Facing a three-fight skid, a potential pink slip and a heavy-handed welterweight slugger in Vicente Luque, Tyron Woodley is thinking about one thing only – performance – before UFC 260.
The former welterweight champ has looked listless, out of step, and repeatedly frozen in a trio of outings, all of which ended in lopsided losses. All of them, he said, were a product of a mind focused on the wrong things before a fight.
Woodley said his career can’t end this way. He vows to turn things around.
“Life is not always a straight path,” he told reporters at the media day for UFC 260. “It can be, but we make choices, and I made choices in my life that veered me off that path. Those are things that I have to deal with, and quitting is not an option. I’ve got to go out on top like I plan to do.”
It took time – and a few months of bedrest while recovering from a serious rib injury suffered in a previous loss to Colby Covington – for Woodley to realize where he’d gone wrong.
There was a tendency to underestimate his opponents, to see ulterior motives in every interaction with the UFC, to focus on proving everyone wrong, to be comfortable in the gym, to overindulge in excesses outside the cage, he said. All of these things kept him from taking the steps he needed to take to be at his best.
Everything inevitably caught up to him, and it produced the slide the world saw.
“I think karma’s real, and you’ve got to pay the piper at the end of the day,” he said.
But after all the heartache suffered in his losses, Woodley said he never lost sight of the foundation that had gotten him to the top of the UFC welterweight division. He spent much of his time rebuilding that in preparation for Saturday’s fight with Luque, a knockout artist who rebounded from his own setback to stop his previous two opponents. He moved to Southern California to work with MMA veteran Antonio McKee, a well-known turnaround artist to MMA veterans on the skids. He took up with training partners that offered to die with him in training (at one point, he joked, he almost took that seriously).
Athlete falls and comeback stories are a dime a dozen. But Woodley believes his will be one to remember.
“It didn’t kill me,” he said. “It didn’t decapitate me from the sport. I think the story’s better when someone comes back, when someone didn’t quit.
“I’m still on top. I’m still fast. I’m still probably the best mind in our division, as far as knowing what’s going on.”
In turning things around, Woodley also took a different stance toward his promoter. For years, he was known as a reliable foil to UFC President Dana White, and the two repeatedly clashed in interviews and behind the scenes. But he eventually decided to stop trying to swim upstream with the most powerful figures in the sport.
“Sometimes, in the past, I had to recognize that I didn’t run the organization, whether I thought they should have promoted me in a certain way or did certain things, they’ve got 600 athletes to think about,” he said. “It wasn’t always about me. I may have figured that out a little too late in the game, but at the time, I never really trusted a lot of people. I grew up in the street, I grew up gang-banging, and trust and respect is earned. My head is always on the swivel. I live in the murder capital of the country, and I move a certain way.
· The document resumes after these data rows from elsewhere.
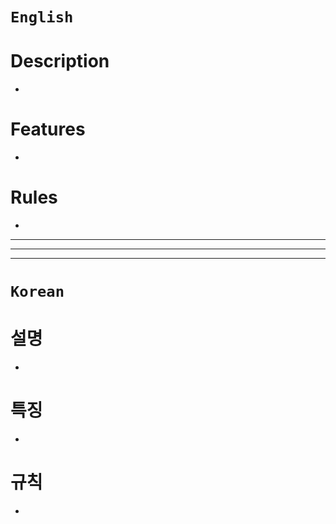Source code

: # `English`
# Description
- 

# Features
- 

# Rules
- 

---
---
---
# `Korean`
# 설명
- 

# 특징
- 

# 규칙
- 
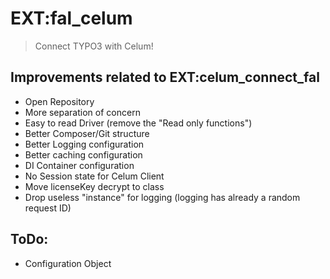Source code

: # EXT:fal_celum

> Connect TYPO3 with Celum!

## Improvements related to EXT:celum_connect_fal

- Open Repository
- More separation of concern
- Easy to read Driver (remove the "Read only functions")
- Better Composer/Git structure
- Better Logging configuration
- Better caching configuration
- DI Container configuration
- No Session state for Celum Client
- Move licenseKey decrypt to class
- Drop useless "instance" for logging (logging has already a random request ID)

## ToDo:

- Configuration Object
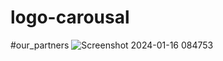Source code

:# logo-carousal 
#our_partners
![Screenshot 2024-01-16 084753](https://github.com/Debarjitmohanty/logo-carousal/assets/91021174/3324d0f4-7bdc-4df0-81f9-2b921503c547)
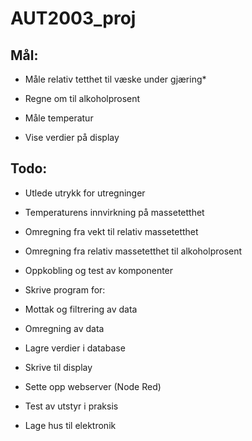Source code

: # AUT2003_proj

## Mål:

* Måle relativ tetthet til væske under gjæring*

* Regne om til alkoholprosent

* Måle temperatur

* Vise verdier på display

## Todo:


* Utlede utrykk for utregninger

* Temperaturens innvirkning på massetetthet

* Omregning fra vekt til relativ massetetthet

* Omregning fra relativ massetetthet til alkoholprosent

* Oppkobling og test av komponenter

* Skrive program for:

* Mottak og filtrering av data

* Omregning av data

* Lagre verdier i database

* Skrive til display

* Sette opp webserver (Node Red)

* Test av utstyr i praksis

* Lage hus til elektronik
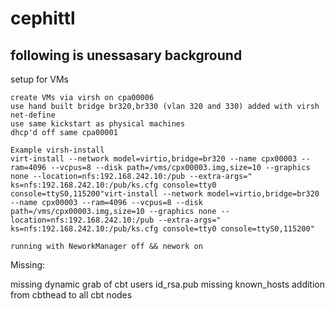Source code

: # cephittl
## following is unessasary background
setup for VMs

	create VMs via virsh on cpa00006
	use hand built bridge br320,br330 (vlan 320 and 330) added with virsh net-define
	use same kickstart as physical machines
	dhcp'd off same cpa00001

	Example virsh-install
	virt-install --network model=virtio,bridge=br320 --name cpx00003 --ram=4096 --vcpus=8 --disk path=/vms/cpx00003.img,size=10 --graphics none --location=nfs:192.168.242.10:/pub --extra-args=" ks=nfs:192.168.242.10:/pub/ks.cfg console=tty0 console=ttyS0,115200"virt-install --network model=virtio,bridge=br320 --name cpx00003 --ram=4096 --vcpus=8 --disk path=/vms/cpx00003.img,size=10 --graphics none --location=nfs:192.168.242.10:/pub --extra-args=" ks=nfs:192.168.242.10:/pub/ks.cfg console=tty0 console=ttyS0,115200"

	running with NeworkManager off && nework on

Missing:

missing dynamic grab of cbt users id_rsa.pub
missing known_hosts addition from cbthead to all cbt nodes
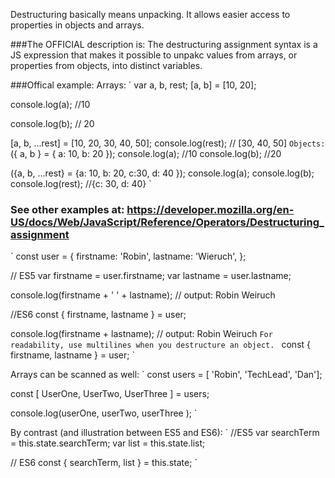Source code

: Destructuring basically means unpacking. It allows easier access to properties in objects and arrays.

###The OFFICIAL description is: 
The destructuring assignment syntax is a JS expression that makes it possible to unpakc values from arrays, or properties from objects, into distinct variables. 

###Offical example: 
Arrays:
`
var a, b, rest; 
[a, b] = [10, 20]; 

console.log(a);
//10

console.log(b);
// 20

[a, b, ...rest] = [10, 20, 30, 40, 50]; 
console.log(rest); 
// [30, 40, 50]
`
Objects: 
`
({ a, b } = { a: 10, b: 20 });
console.log(a); //10
console.log(b); //20 

({a, b, ...rest} = {a: 10, b: 20, c:30, d: 40 }); 
console.log(a); 
console.log(b); 
console.log(rest); //{c: 30, d: 40}
`

### See other examples at: https://developer.mozilla.org/en-US/docs/Web/JavaScript/Reference/Operators/Destructuring_assignment

`
const user = {
  firstname: 'Robin',
  lastname: 'Wieruch',
};

// ES5
var firstname = user.firstname;
var lastname = user.lastname;

console.log(firstname + ' ' + lastname);
// output: Robin Weiruch 

//ES6 
const { firstname, lastname } = user; 

console.log(firstname + lastname); 
// output: Robin Weiruch
`
For readability, use multilines when you destructure an object. 
`
const {
    firstname, 
    lastname
} = user; 
`

Arrays can be scanned as well: 
`
const users = [ 'Robin', 'TechLead', 'Dan']; 

const [
    UserOne, 
    UserTwo, 
    UserThree
] = users; 

console.log(userOne, userTwo, userThree );
`

By contrast (and illustration between ES5 and ES6): 
`
//ES5 
var searchTerm = this.state.searchTerm; 
var list = this.state.list; 

// ES6
const { searchTerm, list } = this.state; 
`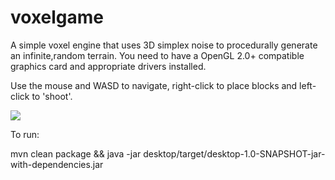 voxelgame
=========

A simple voxel engine that uses 3D simplex noise to procedurally generate an infinite,random terrain. You need to have a OpenGL 2.0+ compatible graphics card and appropriate drivers installed.

Use the mouse and WASD to navigate, right-click to place blocks and left-click to 'shoot'.

<img src="http://www2.code-sourcery.de/blog/wp-content/uploads/2014/10/mc_clone.png" />

To run:

mvn clean package && java -jar desktop/target/desktop-1.0-SNAPSHOT-jar-with-dependencies.jar
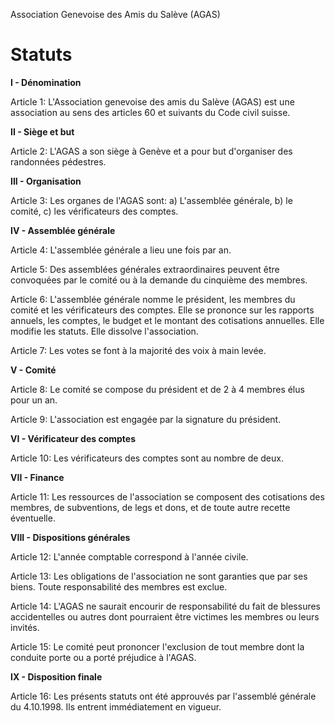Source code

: Association Genevoise des Amis du Salève (AGAS)

# Statuts

**I - Dénomination**

Article 1: L'Association genevoise des amis du Salève (AGAS) est une association au sens des articles 60 et suivants du Code civil suisse.

**II - Siège et but**

Article 2: L'AGAS a son siège à Genève et a pour but d'organiser des randonnées pédestres.

**III - Organisation**

Article 3: Les organes de l'AGAS sont: a) L'assemblée générale, b) le comité, c) les vérificateurs des comptes.

**IV - Assemblée générale**

Article 4: L'assemblée générale a lieu une fois par an.

Article 5: Des assemblées générales extraordinaires peuvent être convoquées par le comité ou à la demande du cinquième des membres.

Article 6: L'assemblée générale nomme le président, les membres du comité et les vérificateurs des comptes. Elle se prononce sur les rapports annuels, les comptes, le budget et le montant des cotisations annuelles. Elle modifie les statuts. Elle dissolve l'association.

Article 7: Les votes se font à la majorité des voix à main levée.

**V - Comité**

Article 8: Le comité se compose du président et de 2 à 4 membres élus pour un an.

Article 9: L'association est engagée par la signature du président.

**VI - Vérificateur des comptes**

Article 10: Les vérificateurs des comptes sont au nombre de deux.

**VII - Finance**

Article 11: Les ressources de l'association se composent des cotisations des membres, de subventions, de legs et dons, et de toute autre recette éventuelle.

**VIII - Dispositions générales**

Article 12: L'année comptable correspond à l'année civile.

Article 13: Les obligations de l'association ne sont garanties que par ses biens. Toute responsabilité des membres est exclue.

Article 14: L'AGAS ne saurait encourir de responsabilité du fait de blessures accidentelles ou autres dont pourraient être victimes les membres ou leurs invités.

Article 15: Le comité peut prononcer l'exclusion de tout membre dont la conduite porte ou a porté préjudice à l'AGAS.

**IX - Disposition finale**

Article 16: Les présents statuts ont été approuvés par l'assemblé générale du 4.10.1998. Ils entrent immédiatement en vigueur.
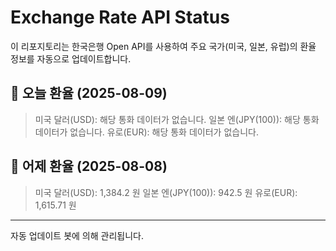 
# Exchange Rate API Status

이 리포지토리는 한국은행 Open API를 사용하여 주요 국가(미국, 일본, 유럽)의 환율 정보를 자동으로 업데이트합니다.

## 📅 오늘 환율 (2025-08-09)
> 미국 달러(USD): 해당 통화 데이터가 없습니다.
> 일본 엔(JPY(100)): 해당 통화 데이터가 없습니다.
> 유로(EUR): 해당 통화 데이터가 없습니다.

## 📅 어제 환율 (2025-08-08)
> 미국 달러(USD): 1,384.2 원
> 일본 엔(JPY(100)): 942.5 원
> 유로(EUR): 1,615.71 원

---
자동 업데이트 봇에 의해 관리됩니다.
“I connect dots and I put things together, and I’m thinking this is what the intent is, and I always want to prove it wrong. So if I could look back, maybe I could have focused more on performance and the things I can control. I can’t control what’s behind the scenes.”
Woodley may be saying that because he runs the very real chance of being released from contract in the wake of a loss. But he points out that if the promotion really wanted to get rid of him, it could have done so a while ago.
“Could have gotten let go before this,” he said. “Could have let go after Gilbert [Burns]. Could have gotten let go after [Kamaru] Usman. Could have let go after [Darren] Till. It’s not up to me. It’s up to the organization, and I’m grateful that I got another chance to show myself, and in doing so, you guys will watch what I am, how great I am.”
There was a point at which Woodley was not only considered the best in the world, but also one of the most active UFC champs on the roster. Both he and ex-light heavyweight champion Jon Jones defended their titles four times in a calendar year. One of those showings, Woodley said, he got close to perfection when he submitted Till at UFC 228.
Woodley is still convinced that fighter is not only still around, but capable of reaching greater heights that ever in the octagon. All he has to do is perform.
“I see myself controlling the variables that I can control,” he said. “I don’t know even know I can say it in a different way. I’m trying to draw more fans here, $50 words for you here. But that’s all it really boils down to. Every fight is the biggest fight, and then after that, it’s the next biggest fight in performance. If I can do that, I think I’ll be fine.”
The chip on his shoulder is still there, he clarified. But it’s now been “redirected,” shifting from proving people wrong to proving right the family that’s believed in him and seen him go through all of his ups and downs. For them he plans to show he’ll end things on his terms.